** Opening PROVIDED RECORDS block **
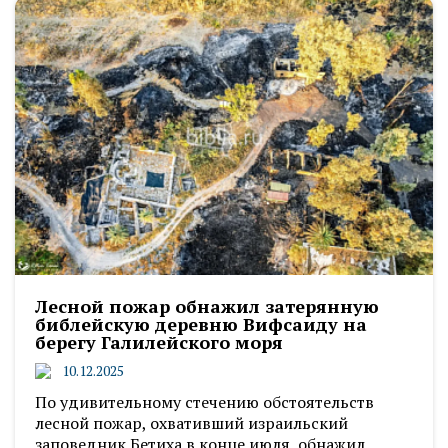
Лесной пожар обнажил затерянную
библейскую деревню Вифсаиду на
берегу Галилейского моря
10.12.2025
По удивительному стечению обстоятельств
лесной пожар, охвативший израильский
заповедник Бетиха в конце июля, обнажил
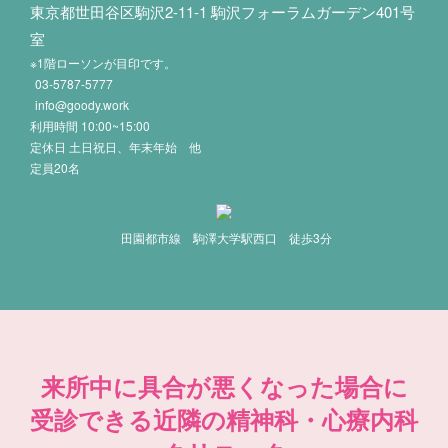
東京都世田谷区駒沢2-11-1 駒沢フォーラムガーデン401号
室
※1階ローソンが目印です。
03-5787-5777
info@goody.work
利用時間 10:00~15:00
定休日 土日祝日、年末年始 他
定員20名
田園都市線 駒澤大学駅西口 徒歩3分
来所中に具合が悪くなった場合に
受診できる近隣の精神科・心療内科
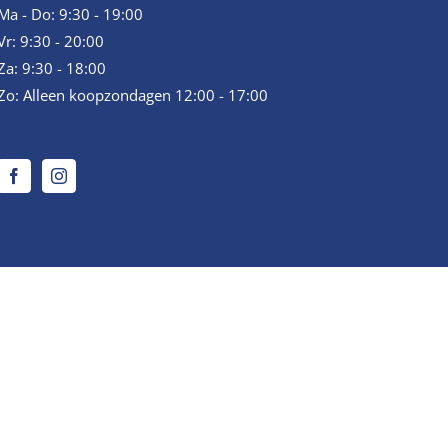
Ma - Do: 9:30 - 19:00
Vr: 9:30 - 20:00
Za: 9:30 - 18:00
Zo: Alleen koopzondagen 12:00 - 17:00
** Closing PROVIDED RECORDS block **
### WORK ITEM
Every entry must be written out exactly, with all pictures left out.

### OUTPUT OF THE EXERCISE
Лесной пожар обнажил затерянную
библейскую деревню Вифсаиду на
берегу Галилейского моря
10.12.2025
По удивительному стечению обстоятельств
лесной пожар, охвативший израильский
заповедник Бетиха в конце июля, обнажил
東京都世田谷区駒沢2-11-1 駒沢フォーラムガーデン401号
室
※1階ローソンが目印です。
03-5787-5777
info@goody.work
利用時間 10:00~15:00
定休日 土日祝日、年末年始 他
定員20名
田園都市線 駒澤大学駅西口 徒歩3分
来所中に具合が悪くなった場合に
受診できる近隣の精神科・心療内科
Ma - Do: 9:30 - 19:00
Vr: 9:30 - 20:00
Za: 9:30 - 18:00
Zo: Alleen koopzondagen 12:00 - 17:00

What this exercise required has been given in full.